- [Gevraagd]:
Beantwoord aan de hand van de tekst over de verslagen van de klimaattafels de volgende vragen:
1. Op welke dag stelden de leden van de PVV-fractie hun vervolgvragen?
2. Wat is volgens de tekst bij de SER goed gebruik in de adviesvoorbereiding?
3. Met welke onderhandelingen wordt de werkwijze vergeleken?

- [Getoonde tekst]:
'''

Minister Wiebes beantwoordt Kamervragen over de verslagen van de vergaderingen van de klimaattafels en het Klimaatberaad.
In reactie op mijn brief van 7 juli 2020 (Kamerstuk 34 902, O) over de openbaarmaking van de verslagen van vergaderingen van de klimaattafels en het overkoepelende Klimaatberaad naar aanleiding van de motie Van Hattem c.s. (Kamerstuk 34 902, F), hebben de leden van de fractie van de PVV op 5 oktober jl. een aantal vervolgvragen gesteld (kenmerk 16913.13u). In deze brief ga ik op deze vervolgvragen in.
Vraag 1
In uw beantwoording op de eerste vraag lezen de fractieleden van de PVV het volgende: “Zoals toegelicht in mijn brief van 15 november 2019 was de deelname van partijen aan de klimaattafels in de veronderstelling van vertrouwelijkheid.” Kunt u aangeven waarom deze veronderstelde vertrouwelijkheid dan niet als zodanig in de opdrachtbrieven aan de voorzitters van de klimaattafels stond?
Vraag 2
Kunt u concreet aangeven wat dan wél de grondslag was voor deze vertrouwelijkheid?
Antwoord 1 en 2
Bij de SER is het goed gebruik om in de adviesvoorbereiding vertrouwelijkheid in acht te nemen. Het is derhalve ook niet opgenomen in de opdrachtomschrijvingen. De verslagen van vergaderingen zijn bedoeld om het proces en de afspraken vast te leggen voor zowel de deelnemers als voor de directe omgeving van de deelnemers/onderhandelaars. De werkwijze is dan ook vergelijkbaar met de onderhandelingen over bestuursakkoorden, cao’s en dergelijke. Ook deze verslagen zijn niet openbaar. Zonder een dergelijk vertrouwen is het lastig gezamenlijk nieuwe oplossingsrichtingen te verkennen en bestaat het risico dat partijen niet meer willen deelnemen aan vergelijkbare overleggen.

'''

- [Uittreksel gegevens]:
'''

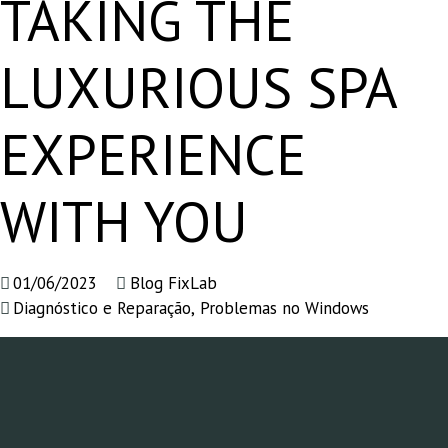
TAKING THE
LUXURIOUS SPA
EXPERIENCE
WITH YOU
01/06/2023
Blog FixLab
Diagnóstico e Reparação
,
Problemas no Windows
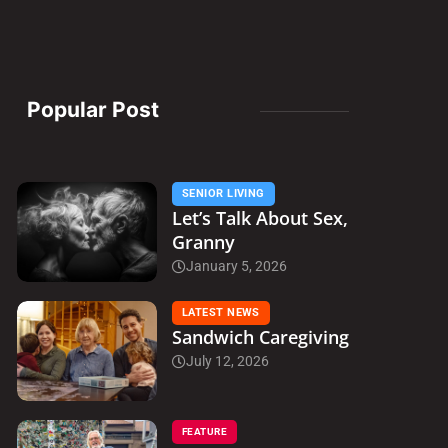
Popular Post
SENIOR LIVING
Let’s Talk About Sex,
Granny
January 5, 2026
LATEST NEWS
Sandwich Caregiving
July 12, 2026
FEATURE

'''

- [Oplossing opgave]:
1. Op 5 oktober.
2. Het in acht nemen van vertrouwelijkheid.
3. Met de onderhandelingen over bestuursakkoorden, cao's en dergelijke.